In a retrospective analysis of 359 kidney biopsies were identified patients with FSGS histological diagnosis.Primary and secondary FSGS were identified based on clinical and histological data.Genetic FSGS was considered if they present at least one of the following:a)nephrotic syndrome (NS) resistant to corticosteroids;b)NS with normal serum albumin;c)NS with focal foot process effacement or d)non-nephrotic proteinuria with diffuse foot process effacement.Each group was divided in immunosuppression treatment (IST) or only supportive treatment (ST) groups.Renal and survival outcomes were assessed.

Results

Among 66 FSGS patients, 65% were males, 71% non-black, 74% had HTN, 26% diabetes; median eGFR 26.5mL/min/1.73m2 (IQR 15.3-48.8), 24h-UProt 4.4g (IQR 2.5-7.6).
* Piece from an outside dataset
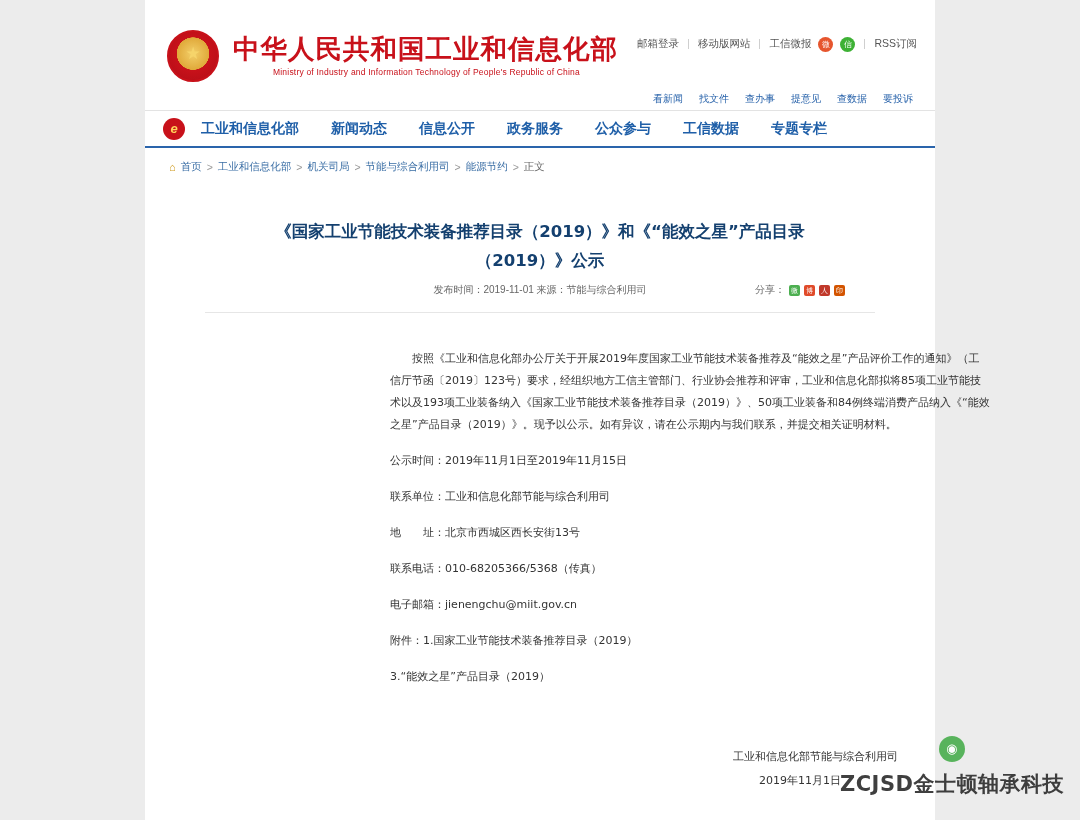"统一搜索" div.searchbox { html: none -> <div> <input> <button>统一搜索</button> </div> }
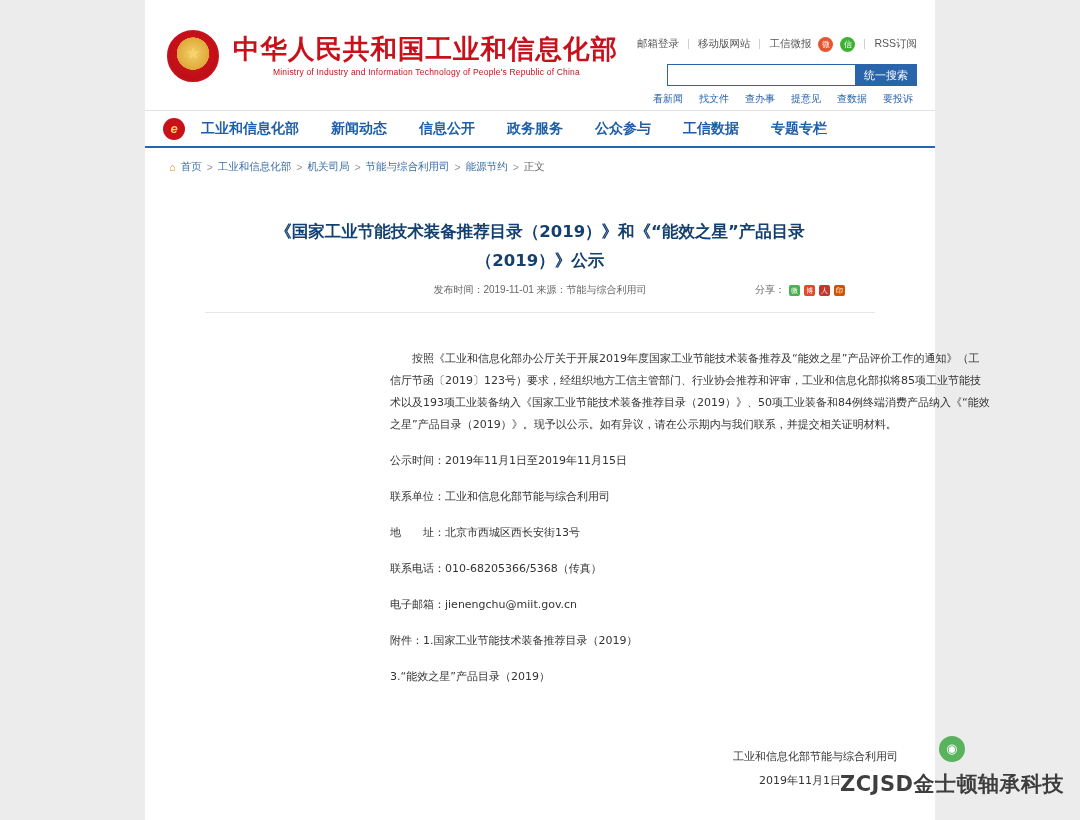"按照《工业和信息化部办公厅关于开展2019年度国家工业节能技术装备推荐及“能效之" .body-text { text-align: none -> center }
Globally, 38% (n=25) progressed to ESKD and mean time to RRT was longer in IST group (p=0.37).According to the applied criteria 52% (n=34) were classified as having secondary FSGS, 23% (n=15) primary and 25% (n=17) as genetic FSGS.Among primary FSGS patients 40% received IST.In ST group 25% progressed to ESKD in a median time to RRT of 24 months (SD±31.7) vs 13% in 66mo (SD±93.3) in IST group.Among secondary FSGS, 17.6% received IST.Of them, 50% developed ESKD in 31.7mo (IQR SD±28.6) vs ST group with 46% progression to ESKD in 12mo (SD±28.7).From the genetic group 59% were in IST group and 30% progressed to ESKD in 12mo (SD±27.1) vs ST group with 29% ESKD in 42mo (SD±27.1).

Conclusion

FSGS etiology is not straightforward in most patients. Since IST can be inappropriate and potentially harmful in some FSGS subclasses, it is crucial to identify patients who are likely to benefit from such therapies, in order to obtain better outcomes. Most of genetic forms of FSGS do not respond to IST and have a rapid progression to ESKD. Therefore, in a suspicion of a genetic cause a genetic screening should be performed for appropriate management.